Colegio Jacinto Treviño
Original Colegio Jacinto Treviño (CJT) Group – documented by Oscar Cerda
Leonard Joseph Mestas, Ed.D. (CO) Center Director
Oscar Cerda - Staff assistant

M. Ed. Students:
Adolfo 'Duffy' Ramirez (TX)
Alma Canales
André Guerrero (TX)
Aurelio 'Hershey' Montemayor (TX)
Carmen Lomas Garza (Kingsville)
Francisco 'Franco' Alejandro (TX)
Guadalupe 'Lupe' Saavedra (CA)
Juan Cotera (TX)
Marta Cotera (TX)
Narciso Aleman (CO)
Nita Gonzalez Aleman – Denver, CO
Ruben Solis
Samuel 'Sammy' Nieto (TX)

Later CJT Group:
Francisco Briones (TX)
Sylvia Llanez (Yanez?) (CA)
Lali Saenz (TX)

Rene Treviño (Marjie - mate) – Kingsville (present only for a few weeks) Responsible for selecting Jacinto Trevino name, supposedly a distant relative of his on which the Corrido de Jacinto Treviño was based.

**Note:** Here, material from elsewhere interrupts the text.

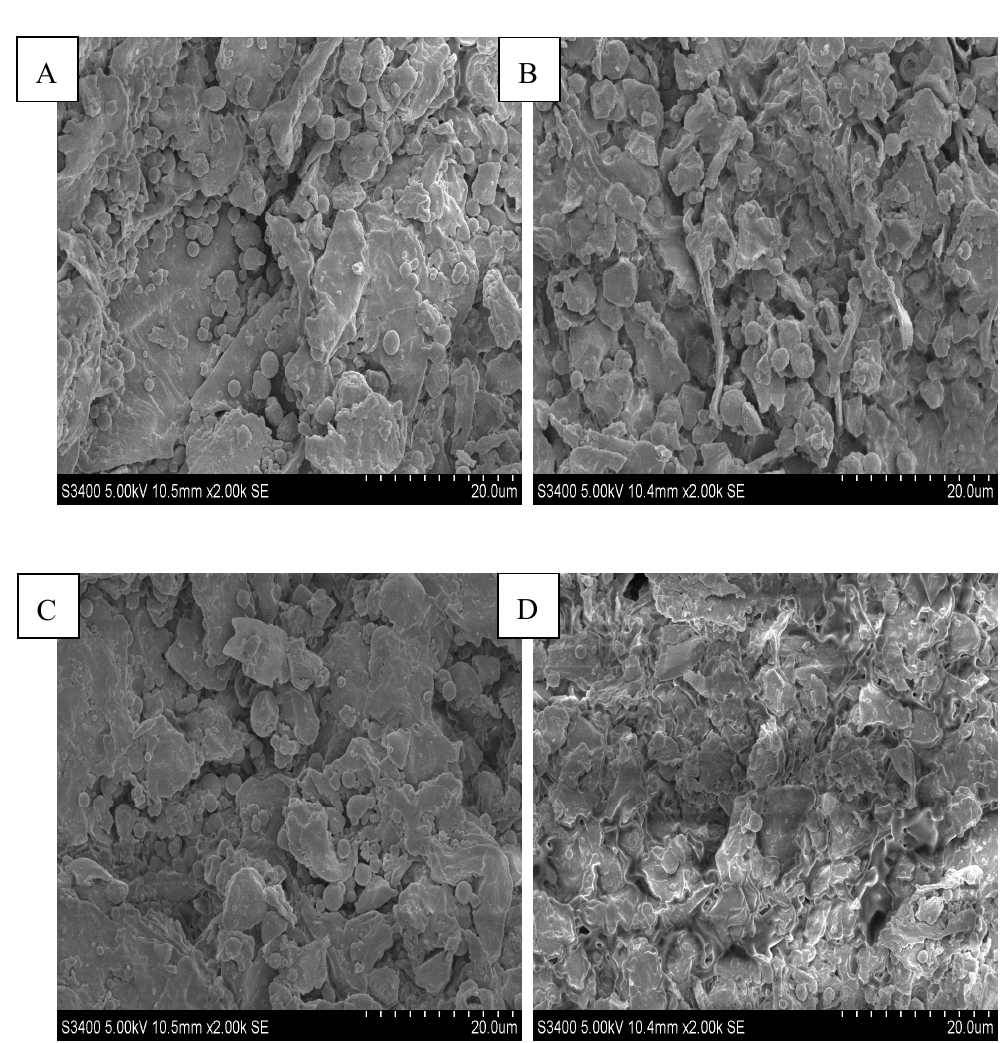
Figure 1. Scanning electron microscopy images of rice bran dietary fiber at different treatment stages ( A ) defatted rice bran, ( B ) rice bran dietary fiber, ( C ) cellulase enzymatic treatment rice bran dietary fiber, ( D ) high pressure treated rice bran dietary fiber.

It lost many of its staff and students due to political disputes in 1971 that lead to the founding of Juarez-Lincoln University led by Drs. Leanard Mestas and Andre Guerrero. Dr. Mestas eventually became a Catholic Priest ministering at a hospital in California. Andre Guerrero eventually obtained a Ph.D. from Harvard and was a key administrator for the Arkansas Department of Education in Little Rock. Oscar Cerda was part of the Juarez Lincoln staff and eventually moved to Washington State where he has held several administrative positions in state agencies.
Aurelio Montemayor (known as El Monte by his students in San Felipe High School in the 60s and Hershey since childhood) went on to co-develop and lead the Curso de la Raza through 1974 and eventually joined the Intercultural Development Research Association in San Antonio Texas from September, 1975, through the present (December 2018).
Narciso Aleman became a practicing attorney.
Nita Gonzalez Aleman, daughter of 'Corky' Gonzalez of "Yo Soy Joaquin" fame, returned to Denver and ran an independent school for many years.
Adolfo Ramirez returned to teaching and eventually retired.
Ruben Solis eventually moved to San Antonio and co-founded the Southwest Workers Union
Franco Alejandro got hist Ph.D. and worked for the Navy.
Alma Canales ran on the statewide slate of the Raza Unida Party and eventually returned to her hometown, Waco, and continued as an activist.
Carmen Lomas Garza completed an MFA and moved to San Francisco where she has been a renowned and successful artist.
Juan Cotera and Martha Cotera, after giving service in Crystal City, Texas, returned to Austin where he was a successful architect and Martha continued her work as information scientist and activist.